There was some concern that the veteran heavyweight wouldn’t even be able to fight due to the ongoing conflict following the Russian invasion into the Ukraine that has disrupted travel as well as potential visa issues that could arise. The UFC actually attempted to get Volkov to London much earlier than his eventual arrival but it turns out he had even more happening at home that prevented him from traveling.
“The case is that a month and a half before the fight, I got COVID a second time,” Volkov explained at UFC London media day. “So to prepare myself, I needed a full camp and I couldn’t spare even a week without the preparation with a full time, the sparring and everything.
“We’re very grateful to the UFC that they’re trying to help us get to the fight earlier but I couldn’t. We were quite sure that we would be able to get here. It turned out to be OK.”
According to Volkov, he would normally only need a few hours in the air to go from Russia to the United Kingdom but there were so many issues surrounding travel out of his home country that it resulted in a long, tumultuous flight.
“It was a concern for me, too,” Volkov said about getting to UFC London. “We were afraid we wouldn’t be able to pass Russian customs [or] any other customs because as normal people we have no idea what’s happening to the customs. Everyday comes new laws and stuff.
“The only difference for me right now was that I flew almost for a day. Before it was four hours [to travel to London]. Usually, I would be here in four hours but I spent in the flight the same time that I would go to the U.S. and back.”
Volkov is looking at another 24-hour flight just to make it home again after his bout on Saturday but he’s already reconciled with the difficulties he’ll face getting back to Russia.
Of course beyond travel issues and dealing with a second COVID-19 infection, Volkov also had to deal with the reality all Russians are facing right now due to the ongoing conflict in the Ukraine.
Sanctions from governments around the world have bombarded the Russian economy and new laws in the country have essentially ended independent media.
Volkov says he actually took it a step further by just shutting off the news because he had to do his best to stay focused and put all of his attention on the upcoming fight against Tom Aspinall.
“The preparation for the fight is always hard even without all of this,” Volkov said. “The only way I was able to prepare was I turned off my social media networks and everything. I stopped reading any news. It was the only way for me to prepare.
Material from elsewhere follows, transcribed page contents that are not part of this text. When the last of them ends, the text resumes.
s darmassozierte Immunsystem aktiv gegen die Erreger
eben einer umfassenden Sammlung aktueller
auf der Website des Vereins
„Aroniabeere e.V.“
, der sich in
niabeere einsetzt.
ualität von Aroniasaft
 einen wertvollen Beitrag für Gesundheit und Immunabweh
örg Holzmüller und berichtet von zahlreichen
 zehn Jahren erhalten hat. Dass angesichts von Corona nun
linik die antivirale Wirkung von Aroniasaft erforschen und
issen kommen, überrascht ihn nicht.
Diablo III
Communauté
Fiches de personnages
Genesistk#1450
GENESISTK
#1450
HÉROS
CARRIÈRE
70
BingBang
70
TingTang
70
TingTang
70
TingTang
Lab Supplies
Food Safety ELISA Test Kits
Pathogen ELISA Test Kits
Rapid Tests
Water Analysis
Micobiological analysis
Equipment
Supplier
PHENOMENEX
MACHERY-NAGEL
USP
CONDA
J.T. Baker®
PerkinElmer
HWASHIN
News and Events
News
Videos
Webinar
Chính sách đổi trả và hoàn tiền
“Otherwise, I wouldn’t be able to prepare or do anything on training. So it’s very hard but being professional and to exclude yourself from all the informational fields is the only way to prepare for the fight.”
Despite all these issues, Volkov never contemplated pulling out of the fight or delaying the matchup to a later date.
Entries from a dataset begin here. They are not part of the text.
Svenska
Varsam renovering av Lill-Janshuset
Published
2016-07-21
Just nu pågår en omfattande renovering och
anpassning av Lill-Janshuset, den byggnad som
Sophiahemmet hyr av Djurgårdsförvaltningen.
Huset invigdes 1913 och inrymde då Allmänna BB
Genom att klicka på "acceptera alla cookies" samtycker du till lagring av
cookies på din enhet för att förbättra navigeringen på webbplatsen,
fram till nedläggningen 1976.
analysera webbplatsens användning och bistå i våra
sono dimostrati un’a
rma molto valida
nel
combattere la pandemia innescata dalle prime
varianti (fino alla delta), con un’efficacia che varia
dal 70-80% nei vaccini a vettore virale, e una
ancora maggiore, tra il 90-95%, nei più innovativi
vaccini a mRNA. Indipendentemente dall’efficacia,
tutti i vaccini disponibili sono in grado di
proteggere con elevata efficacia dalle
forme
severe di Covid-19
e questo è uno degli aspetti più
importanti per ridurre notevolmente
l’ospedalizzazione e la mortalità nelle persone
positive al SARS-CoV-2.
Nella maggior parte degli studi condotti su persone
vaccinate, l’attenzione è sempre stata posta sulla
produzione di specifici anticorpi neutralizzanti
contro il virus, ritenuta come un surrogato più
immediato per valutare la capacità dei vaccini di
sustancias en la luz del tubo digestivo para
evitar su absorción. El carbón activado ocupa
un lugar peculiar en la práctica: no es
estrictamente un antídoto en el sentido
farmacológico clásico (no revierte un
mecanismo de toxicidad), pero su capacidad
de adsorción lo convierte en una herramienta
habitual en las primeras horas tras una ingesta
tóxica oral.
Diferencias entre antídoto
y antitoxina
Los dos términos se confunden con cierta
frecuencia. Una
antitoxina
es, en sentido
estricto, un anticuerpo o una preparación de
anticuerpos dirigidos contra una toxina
“Even in hard times, you have to be professional and I was professional,” Volkov said. “I was doing everything in my part training, preparing and getting here to make the fight for the fans and the UFC. I have to be professional in these circumstances.”
Thanks to all the hard work and effort to get to UFC London, Volkov will be greeted by a raucous and rowdy audience undoubtedly siding with their home country fighter in Aspinall.
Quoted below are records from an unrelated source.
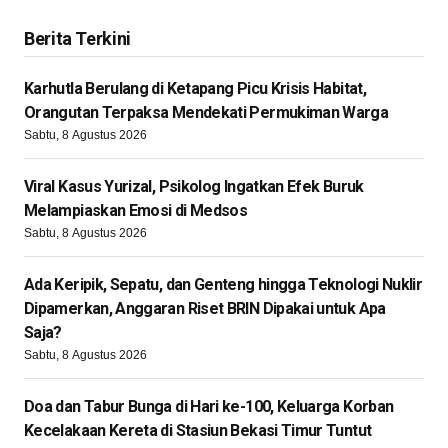
Berita Terkini
Karhutla Berulang di Ketapang Picu Krisis Habitat,
Orangutan Terpaksa Mendekati Permukiman Warga
Sabtu, 8 Agustus 2026
Viral Kasus Yurizal, Psikolog Ingatkan Efek Buruk
Melampiaskan Emosi di Medsos
Sabtu, 8 Agustus 2026
Ada Keripik, Sepatu, dan Genteng hingga Teknologi Nuklir
Dipamerkan, Anggaran Riset BRIN Dipakai untuk Apa
Saja?
Sabtu, 8 Agustus 2026
Doa dan Tabur Bunga di Hari ke-100, Keluarga Korban
Kecelakaan Kereta di Stasiun Bekasi Timur Tuntut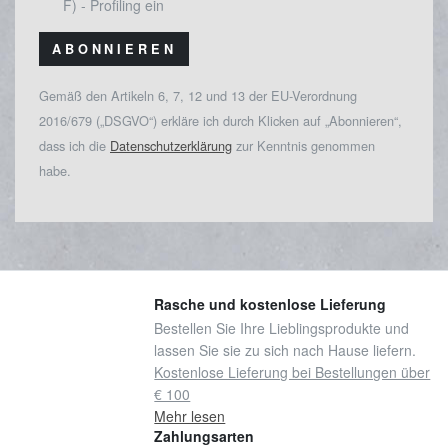
F) - Profiling ein
ABONNIEREN
Gemäß den Artikeln 6, 7, 12 und 13 der EU-Verordnung
2016/679 („DSGVO“) erkläre ich durch Klicken auf „Abonnieren“,
dass ich die
Datenschutzerklärung
zur Kenntnis genommen
habe.
Rasche und kostenlose Lieferung
Bestellen Sie Ihre Lieblingsprodukte und
lassen Sie sie zu sich nach Hause liefern.
Kostenlose Lieferung bei Bestellungen über
€ 100
Mehr lesen
Zahlungsarten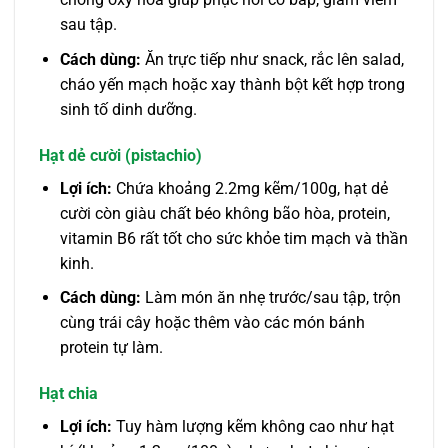
sau tập.
Cách dùng:
Ăn trực tiếp như snack, rắc lên salad,
cháo yến mạch hoặc xay thành bột kết hợp trong
sinh tố dinh dưỡng.
Hạt dẻ cười (pistachio)
Lợi ích:
Chứa khoảng 2.2mg kẽm/100g, hạt dẻ
cười còn giàu chất béo không bão hòa, protein,
vitamin B6 rất tốt cho sức khỏe tim mạch và thần
kinh.
Cách dùng:
Làm món ăn nhẹ trước/sau tập, trộn
cùng trái cây hoặc thêm vào các món bánh
protein tự làm.
Hạt chia
Lợi ích:
Tuy hàm lượng kẽm không cao như hạt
That kind of reception might rattle some but Volkov doesn’t expect any different and he’s happy to play the role of the villain in the main event.
“There is always a heel and face in this business and right now I am the heel but I am happy with it,” Volkov said. “Because if the fight has attention, has a story, has power behind it, I’m very happy.
“It’s always great when fans, let’s say are interested in the fight. They want to see me losing, see him winning. It’s always good for business. I’m happy with it.”